In 1965, the 89th Congress and President Lyndon Johnson produced landmark laws that made education more attainable, health care more affordable, voting more accessible, housing more available, immigration more equitable, and the environment cleaner. The results were dramatic. The poverty rate went down, and graduation rates went up. Citizen participation increased and our environment got cleaner. Our nation was reinvigorated by new immigrants, and the golden years of our senior citizens were enriched.
Fiftieth-year celebrations are known as golden anniversaries, but recent court decisions and legislative enactments have casted us into something that seems more akin to a gilded age. Although our economy is recovering for those at the very top, far too many hardworking Americans struggle to stay afloat. Although the Affordable Care Act extended health insurance to millions of Americans, millions more go uninsured as Republican-controlled legislatures around the country refuse to expand Medicaid out of partisan spite and zealous ideology. Although more young people are graduating high school and pursuing post-secondary education and training, college costs are skyrocketing and our elementary and secondary schools differ widely in quality. Although the value of new immigrants is clear and convincing, reforms to our immigration system remain blocked by Republicans hostilities.
We are at a crossroads. The Republican budget seeks to destroy the legislative legacy of 1965 that made great differences in the lives of so many ordinary people. Democrats must defend our proud legacy and fight against the efforts of those who seek to devalue the worth of hardworking Americans.
• Fifty years ago, Democrats launched Head Start, created the Elementary and Secondary Education Act and passed a Higher Education law. Today, Republicans in Congress are proposing to cut Head Start and Early Head Start by $19 billion between 2016 and 2024 and cut Pell Grants by $145 billion over this same period. Democrats are fighting to fully fund Head Start, expand universal pre-K, and make college education and training more affordable through student aid and Pell Grants.

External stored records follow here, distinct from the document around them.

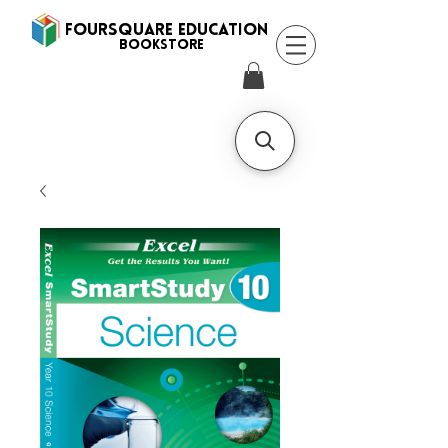
FOURSQUARE EDUCATION
BooksTORE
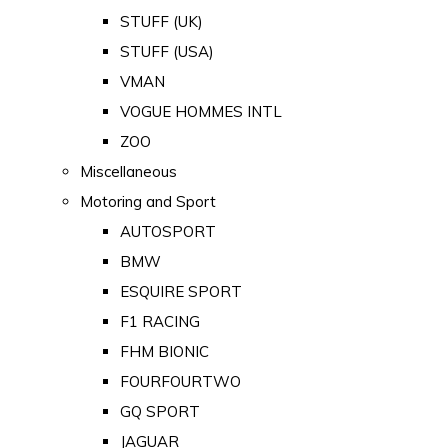
STUFF (UK)
STUFF (USA)
VMAN
VOGUE HOMMES INTL
ZOO
Miscellaneous
Motoring and Sport
AUTOSPORT
BMW
ESQUIRE SPORT
F1 RACING
FHM BIONIC
FOURFOURTWO
GQ SPORT
JAGUAR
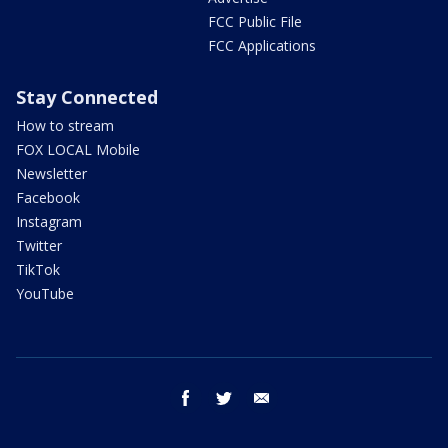
FCC Public File
FCC Applications
Stay Connected
How to stream
FOX LOCAL Mobile
Newsletter
Facebook
Instagram
Twitter
TikTok
YouTube
facebook
twitter
email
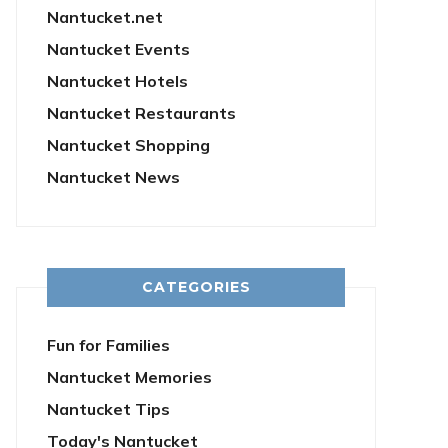
Nantucket.net
Nantucket Events
Nantucket Hotels
Nantucket Restaurants
Nantucket Shopping
Nantucket News
CATEGORIES
Fun for Families
Nantucket Memories
Nantucket Tips
Today's Nantucket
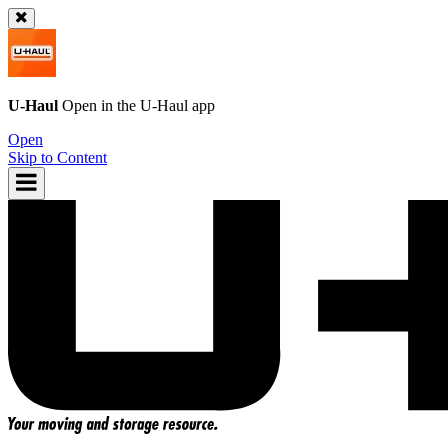
U-Haul
Open in the
U-Haul
app
Open
Skip to Content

• Fifty years ago, a Democratic Congress created Medicare and Medicaid to make health care available and affordable for millions of Americans. Five years ago, Democrats passed the Affordable Care Act (ACA) to expand that coverage for senior citizens and to people with pre-existing conditions. Today, Republicans repeatedly vote to repeal the ACA, undermine Medicare, and deny Medicaid to low-income citizens.
• Fifty years ago, Democrats in Congress honored the contributions of hardworking law-abiding immigrants by eliminating discriminatory immigration quotas. Today, the Republican-controlled Congress continues to vilify immigrants while refusing to bring forth a bill to comprehensively reform our immigration laws and bring millions out of the shadows.
• Fifty years ago, Democrats passed the Voting Rights Act to prevent discrimination and expand access to the franchise. Today, while we continue to fight for protecting every eligible American's right to vote, Republican legislatures are passing laws to restrict access to the franchise and diluting minority votes by packing and bleaching legislative and Congressional districts.
• Fifty years ago, a Democratic-controlled Congress passed the Motor Vehicle Air Pollution Control Act and the Water Quality Act to clean up our air and water. Today, we continue to fight for the future of our planet while Republicans fight and pass laws against the Environmental Protection Agency and deny the basic science of climate change.
In addressing these challenges, the principles that guided us in 1965 remain as relevant as ever. The most fundamental of these is the belief that our country is stronger when more people participate in the democratic process. The right to vote is preservative of all other rights. The diversity of opinion in our country is best reflected in our government when all eligible Americans are able to register unrestrained, vote unencumbered and have their votes counted fairly and accurately.
Sadly, over the last several years, we have seen widespread and coordinated efforts to impede access to the ballot box. Onerous and unnecessary restrictive voting requirements and proof of citizenship requirements, curtailing early voting, and removing people from the voter rolls are just a few of the devious tactics that Republicans across the country are using to disenfranchise people of color, seniors, disabled, young and low-income people.
For fifty years, the Voting Rights Act of 1965 stood as a bulwark against these insidious schemes. But when the Supreme Court disabled Section 5 of the Act in 2013, the Justice Department was no longer able to stop voter discrimination before it went into effect. In response to this unfortunate circumstance, Democrats and Republicans crafted a bipartisan bill to restore the Voting Rights Act more than a year ago, but Republican Leaders have refused to bring it up for a vote.
In 1967, Dr. Martin Luther King Jr. wrote a book entitled, Where Do We Go From Here: Chaos or Community? I believe we stand at a similar crossroads today. Our country will not prosper to its fullest until all citizens are able to reach their fullest potential. By fighting for these timeless Democratic principles -- which are core American principles -- we will embrace America's future and pursue a more perfect Union for the next 50 years and beyond.
James E. Clyburn is the House Assistant Democratic Leader and Chair of the Democratic Outreach and Engagement Task Force.